抜粋本文
▼▼▼
同じ会社の事務員・原知佐子と不倫の関係なのだ。


仕事が終わると小林は、
新大久保の原のアパートに行き、情事を重ねる。
その夜も、全てがいつも通りのはずだった。
ところが、原のアパートを出て少し行った所で、
自分の家の近所の男・織田政雄とバッタリ会ってしまい、
思わず会釈してしまう。


「なぜ知らん顔しなかったんだ」
小林は悔やむ。
そして数日後、会社に刑事が訪ねてきた。
なんと、織田が殺人事件の容疑者として逮捕されたが、
その日、小林と会ったと供述している。
本当に織田と会ったのか?と。


自分が証言しなければ、
織田は死刑になってしまう。
しかし、証言すれば、
原との関係が晒される事なる。


保身のため、小林は、
「織田には会っていない」、と証言する。
誰に何度聞かれても、
「会っていない」と・・・。





松本清張さんの短編小説の映画化。


原作からして、大変に面白く、
何度も読んでしまうので、
映画もつまらないはずがない。


不倫をしているサラリーマンが、
不倫相手のアパート近くで、
顔見知りの男に会うという、
絶妙な設定。
こういった、時間や場所の微妙な差で、
主人公が窮地に追い込まれるのが、
松本清張さんらしく、
素晴らしい。


具体的な地名もリアル。
不倫相手のアパートが新大久保。
殺人事件が起こったのが向島。
そして、彼が嘘の証言をした、
その日は映画を観ていたという渋谷。
(さらに原作では、
 主人公の住まいは大森、
 会社は丸の内)。


向島で起こった殺人事件の容疑者が、
犯行時刻に、本当に新大久保にいたとするなら、
絶対に犯人ではない。
この距離感が何とも言えず良い。


それにしても、
主人公が咄嗟に、
容疑者に会わなかったと言ってしまった事が悔やまれる。
▲▲▲
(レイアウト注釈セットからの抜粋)
▼▼▼
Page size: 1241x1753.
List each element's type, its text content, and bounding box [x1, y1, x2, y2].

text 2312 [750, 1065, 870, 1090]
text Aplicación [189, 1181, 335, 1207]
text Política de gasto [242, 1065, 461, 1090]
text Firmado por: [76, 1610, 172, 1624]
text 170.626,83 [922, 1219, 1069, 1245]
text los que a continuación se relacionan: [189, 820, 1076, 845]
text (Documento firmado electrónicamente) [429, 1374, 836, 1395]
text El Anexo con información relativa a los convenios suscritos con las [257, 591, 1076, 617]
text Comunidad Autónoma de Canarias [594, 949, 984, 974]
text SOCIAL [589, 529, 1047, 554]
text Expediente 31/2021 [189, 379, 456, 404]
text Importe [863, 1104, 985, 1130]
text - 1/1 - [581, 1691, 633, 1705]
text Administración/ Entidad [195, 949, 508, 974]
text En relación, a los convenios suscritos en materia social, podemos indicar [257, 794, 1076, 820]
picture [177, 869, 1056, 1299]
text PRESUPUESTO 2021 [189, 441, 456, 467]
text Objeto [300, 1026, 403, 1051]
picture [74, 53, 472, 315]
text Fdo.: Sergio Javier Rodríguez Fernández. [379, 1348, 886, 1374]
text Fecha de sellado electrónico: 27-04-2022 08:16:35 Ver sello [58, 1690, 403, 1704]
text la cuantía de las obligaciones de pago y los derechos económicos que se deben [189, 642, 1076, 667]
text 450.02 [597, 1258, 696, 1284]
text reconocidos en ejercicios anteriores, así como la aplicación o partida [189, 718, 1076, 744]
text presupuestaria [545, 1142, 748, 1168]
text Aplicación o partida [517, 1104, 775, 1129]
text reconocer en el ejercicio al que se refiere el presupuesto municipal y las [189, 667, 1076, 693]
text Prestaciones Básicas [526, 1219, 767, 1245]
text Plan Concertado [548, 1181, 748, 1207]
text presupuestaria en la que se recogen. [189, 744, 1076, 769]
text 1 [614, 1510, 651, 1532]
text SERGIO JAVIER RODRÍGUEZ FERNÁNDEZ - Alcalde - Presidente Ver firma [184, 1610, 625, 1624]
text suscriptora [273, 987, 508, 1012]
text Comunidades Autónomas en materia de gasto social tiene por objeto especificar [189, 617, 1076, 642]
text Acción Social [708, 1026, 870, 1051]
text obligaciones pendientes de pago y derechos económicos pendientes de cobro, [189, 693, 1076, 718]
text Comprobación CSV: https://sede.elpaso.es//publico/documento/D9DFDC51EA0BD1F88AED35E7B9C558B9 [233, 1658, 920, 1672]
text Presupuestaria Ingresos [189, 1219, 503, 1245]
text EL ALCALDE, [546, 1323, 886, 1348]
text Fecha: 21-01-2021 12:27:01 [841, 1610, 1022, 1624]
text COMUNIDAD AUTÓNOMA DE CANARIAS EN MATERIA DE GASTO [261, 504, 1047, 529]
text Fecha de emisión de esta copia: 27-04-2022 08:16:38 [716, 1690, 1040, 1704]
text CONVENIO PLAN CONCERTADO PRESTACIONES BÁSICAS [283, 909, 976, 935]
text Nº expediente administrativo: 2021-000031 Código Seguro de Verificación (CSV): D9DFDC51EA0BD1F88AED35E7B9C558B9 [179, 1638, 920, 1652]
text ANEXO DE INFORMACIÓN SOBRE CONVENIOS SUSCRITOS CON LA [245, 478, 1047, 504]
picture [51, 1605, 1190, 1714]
▲▲▲
作業内容
[1] 映画の感想文のうち、「具体的な地名もリアル。」で始まり「この距離感が何とも言えず良い。」で終わる部分を、「向島」を「浅草」に置き換えて書き出すこと。
[2] 映画の感想文で「具体的な地名もリアル」で始まる段落を、主な事実を残したまま箇条書きにまとめること。

各課題の解答
[1]
具体的な地名もリアル。
不倫相手のアパートが新大久保。
殺人事件が起こったのが浅草。
そして、彼が嘘の証言をした、
その日は映画を観ていたという渋谷。
(さらに原作では、
 主人公の住まいは大森、
 会社は丸の内)。


浅草で起こった殺人事件の容疑者が、
犯行時刻に、本当に新大久保にいたとするなら、
絶対に犯人ではない。
この距離感が何とも言えず良い。

[2]
・具体的な地名がリアルである
・不倫相手のアパート：新大久保
・殺人事件が起きた場所：向島
・主人公が嘘の証言で、その日映画を観ていたとした場所：渋谷
・原作では主人公の住まいが大森、会社が丸の内